- Activity
In the records that follow, find the line with "Potsdam, New York | Orthopedic surgeon |"; from there, retype every line exactly through the line with "Falls Central School District |", which also belongs to the answer.

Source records
..........

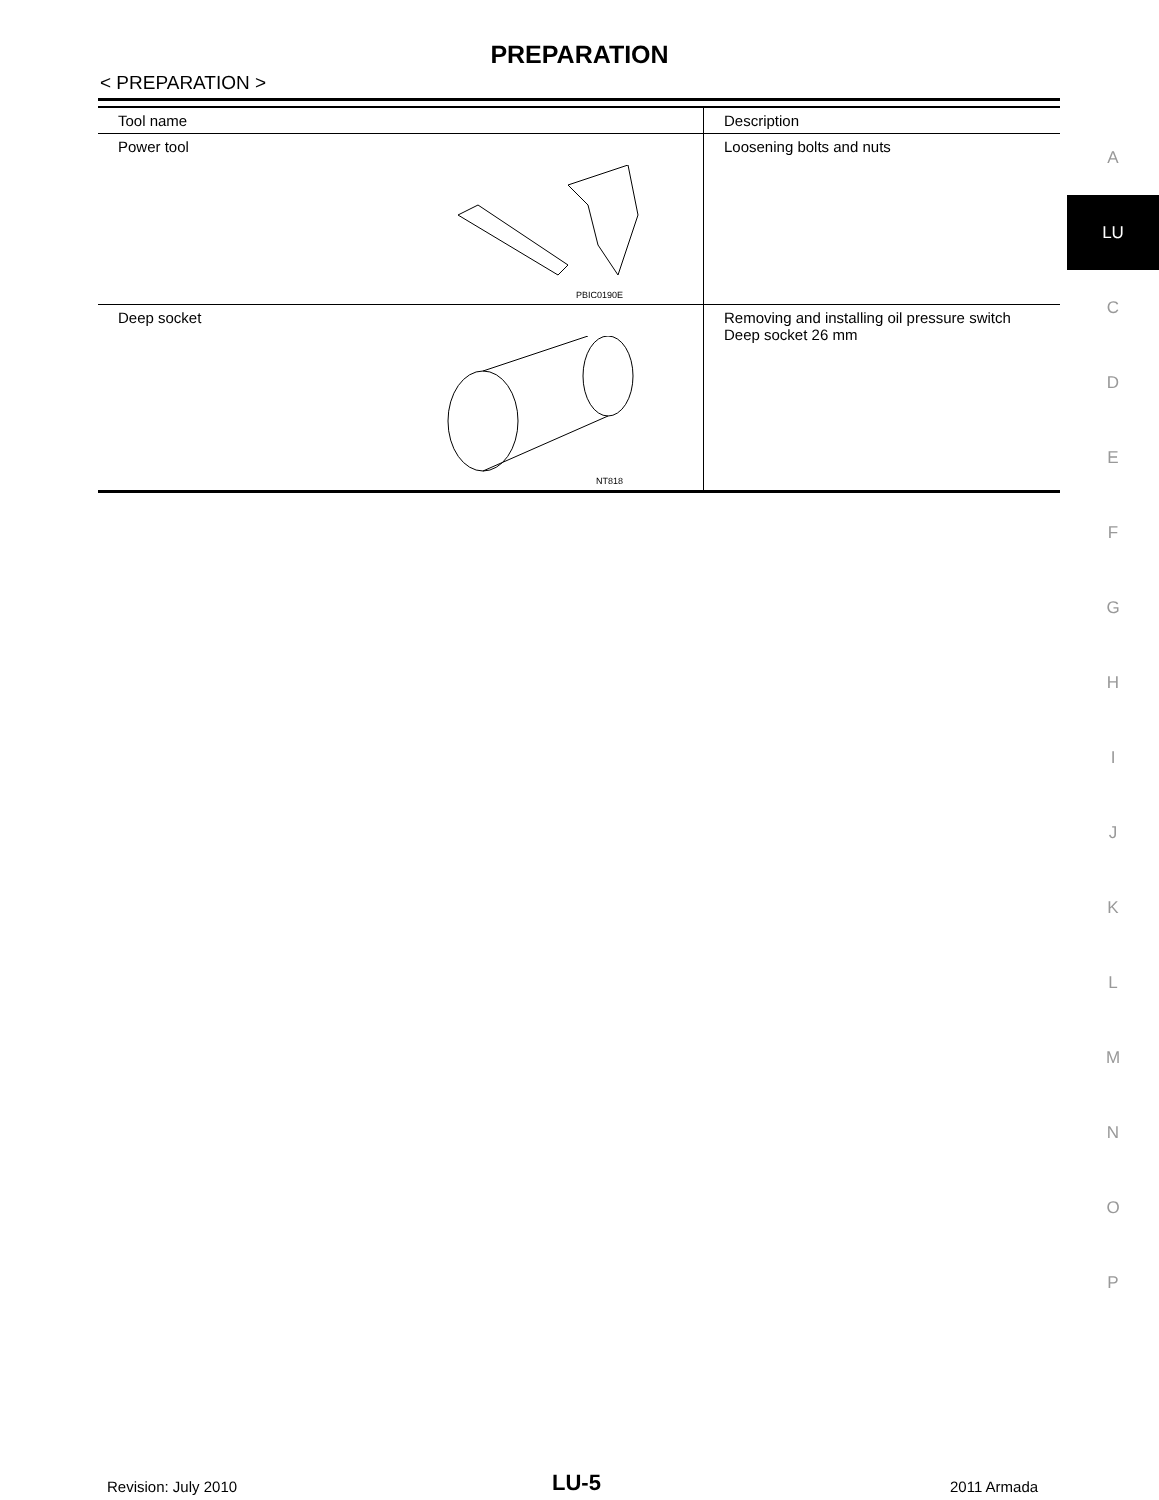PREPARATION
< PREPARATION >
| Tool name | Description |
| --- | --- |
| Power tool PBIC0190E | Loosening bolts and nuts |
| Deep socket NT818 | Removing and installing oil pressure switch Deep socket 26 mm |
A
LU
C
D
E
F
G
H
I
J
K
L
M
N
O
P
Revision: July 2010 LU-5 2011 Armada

..........

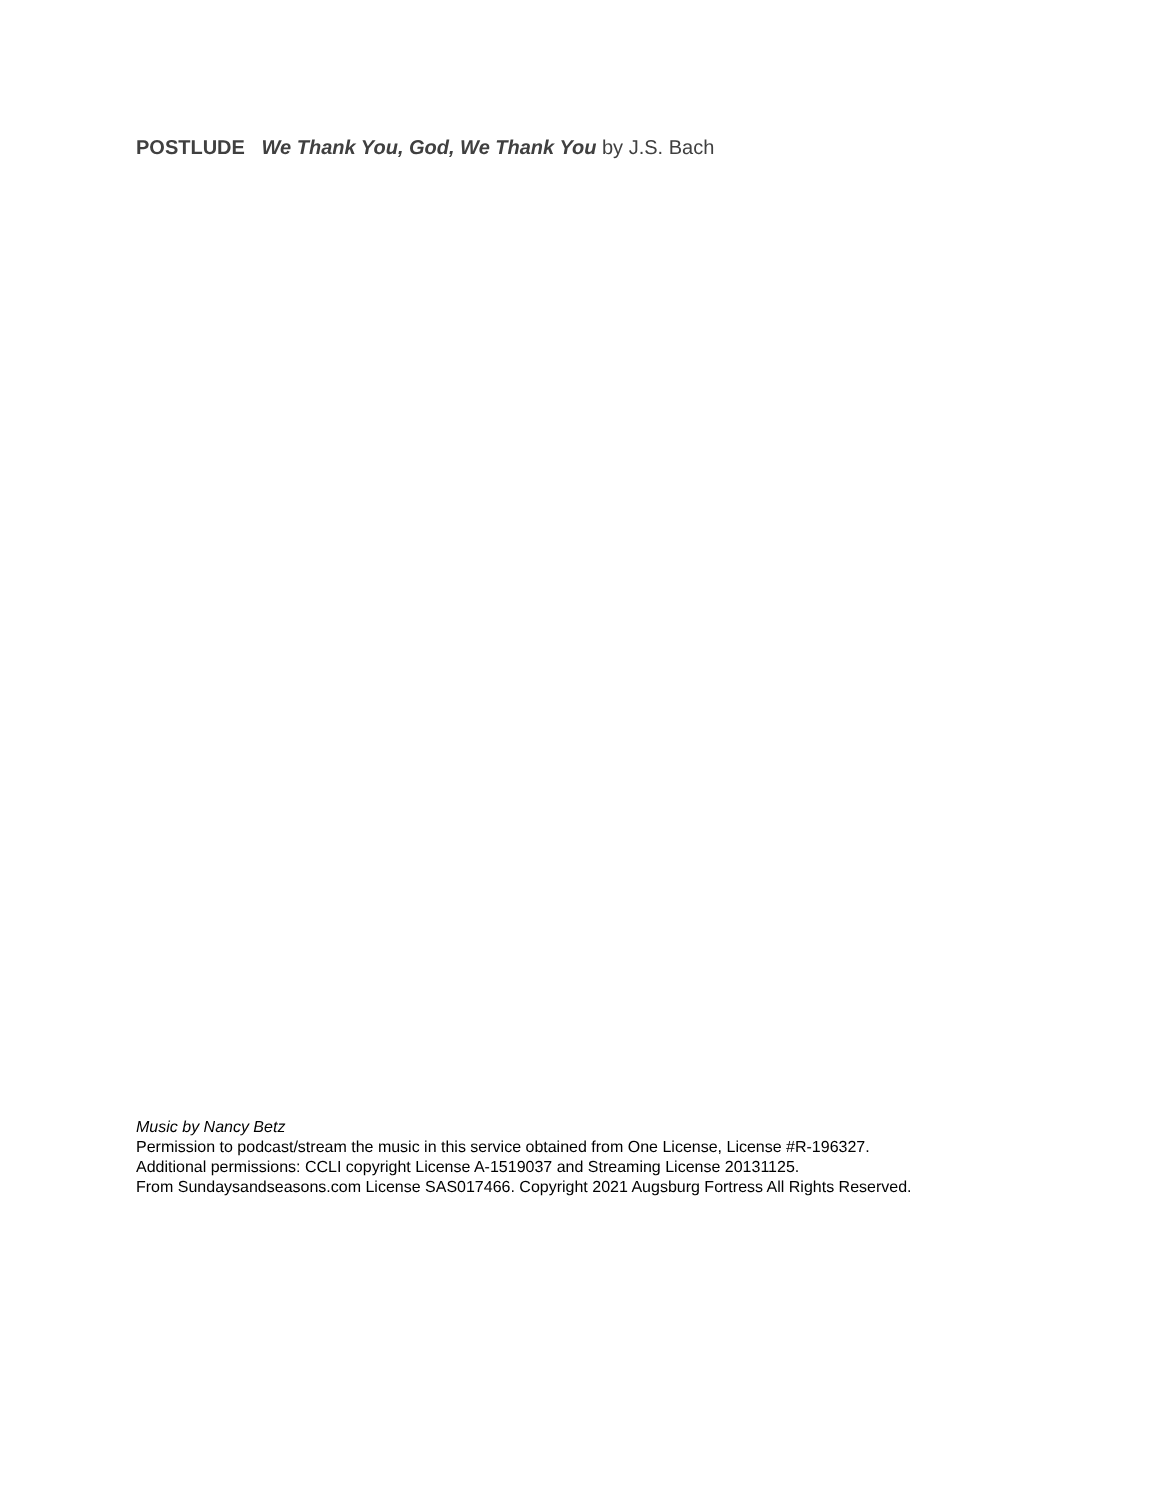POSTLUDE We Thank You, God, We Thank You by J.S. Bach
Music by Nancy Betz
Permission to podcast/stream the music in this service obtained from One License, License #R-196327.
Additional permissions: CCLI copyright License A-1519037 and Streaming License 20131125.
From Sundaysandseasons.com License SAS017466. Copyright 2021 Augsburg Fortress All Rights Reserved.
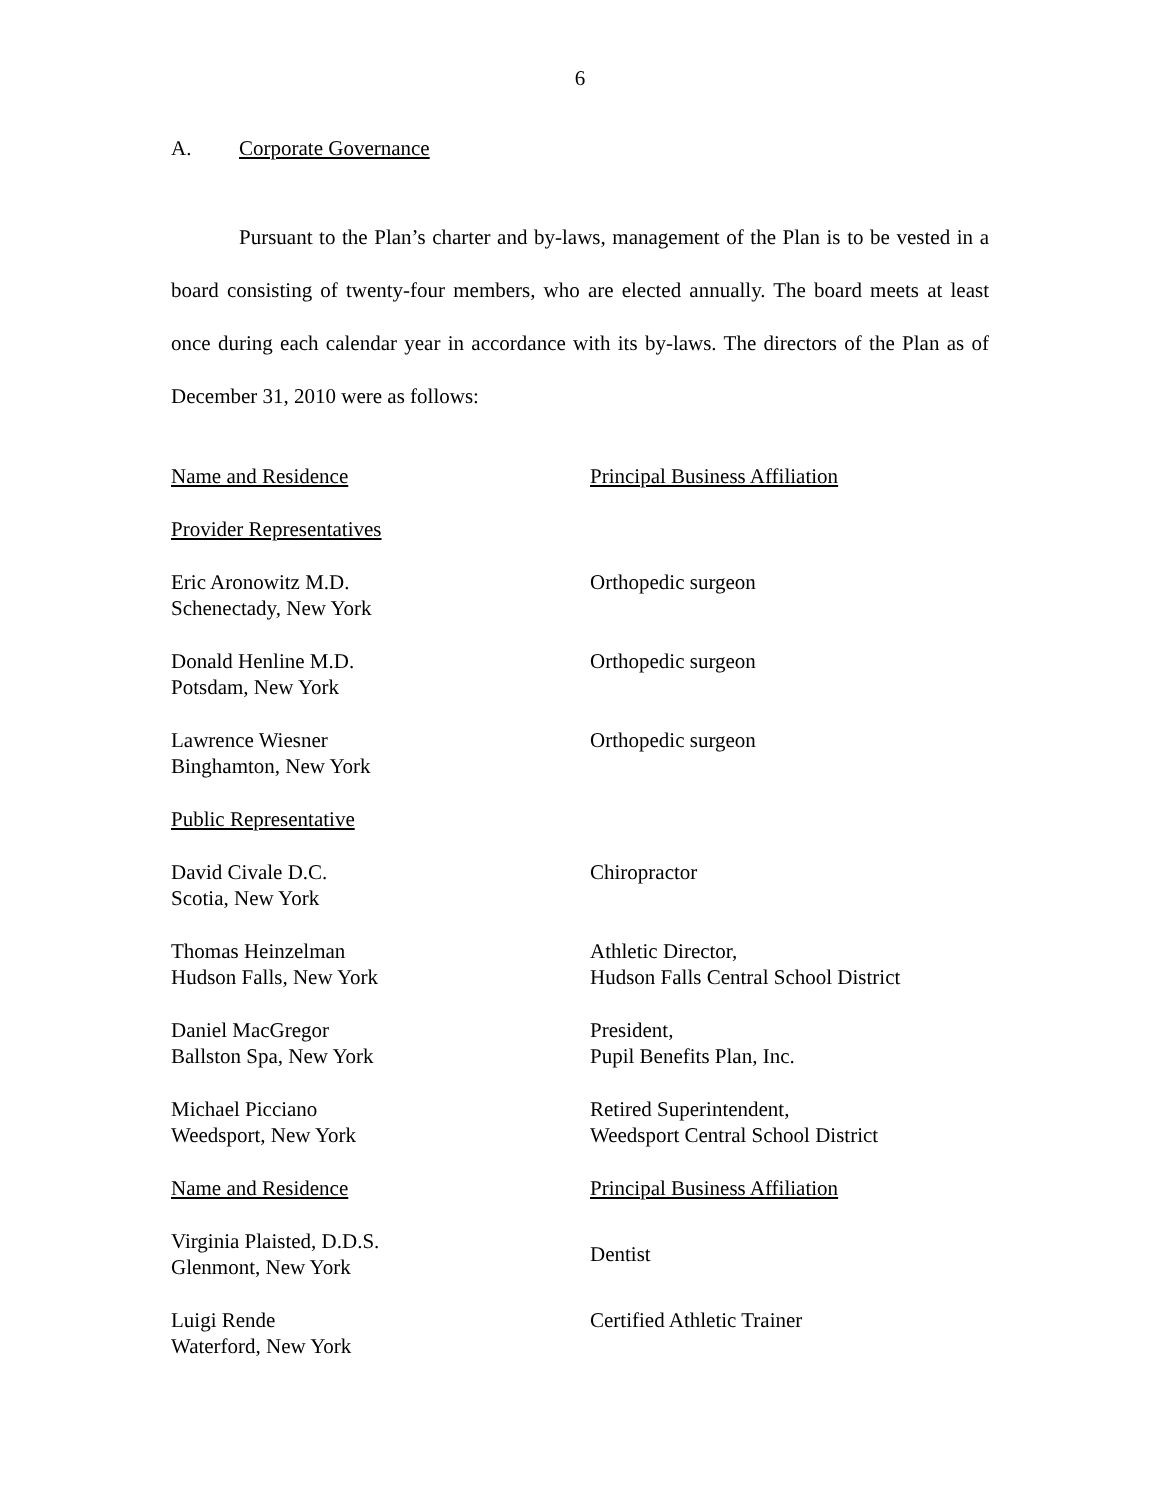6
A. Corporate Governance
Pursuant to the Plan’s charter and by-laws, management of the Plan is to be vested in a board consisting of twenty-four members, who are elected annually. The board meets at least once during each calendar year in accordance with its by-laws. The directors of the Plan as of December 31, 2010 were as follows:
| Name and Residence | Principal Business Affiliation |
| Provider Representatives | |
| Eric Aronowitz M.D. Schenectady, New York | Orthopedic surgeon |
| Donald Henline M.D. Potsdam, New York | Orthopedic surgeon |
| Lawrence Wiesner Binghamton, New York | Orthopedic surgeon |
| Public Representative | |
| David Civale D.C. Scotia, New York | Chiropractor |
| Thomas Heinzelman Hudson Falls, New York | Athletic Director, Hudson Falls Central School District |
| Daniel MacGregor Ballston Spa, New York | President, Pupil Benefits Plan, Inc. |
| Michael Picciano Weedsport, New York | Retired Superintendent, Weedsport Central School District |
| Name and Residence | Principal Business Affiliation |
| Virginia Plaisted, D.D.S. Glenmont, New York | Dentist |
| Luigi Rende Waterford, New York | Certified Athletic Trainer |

..........

- Problem solution
| Donald Henline M.D. Potsdam, New York | Orthopedic surgeon |
| Lawrence Wiesner Binghamton, New York | Orthopedic surgeon |
| Public Representative | |
| David Civale D.C. Scotia, New York | Chiropractor |
| Thomas Heinzelman Hudson Falls, New York | Athletic Director, Hudson Falls Central School District |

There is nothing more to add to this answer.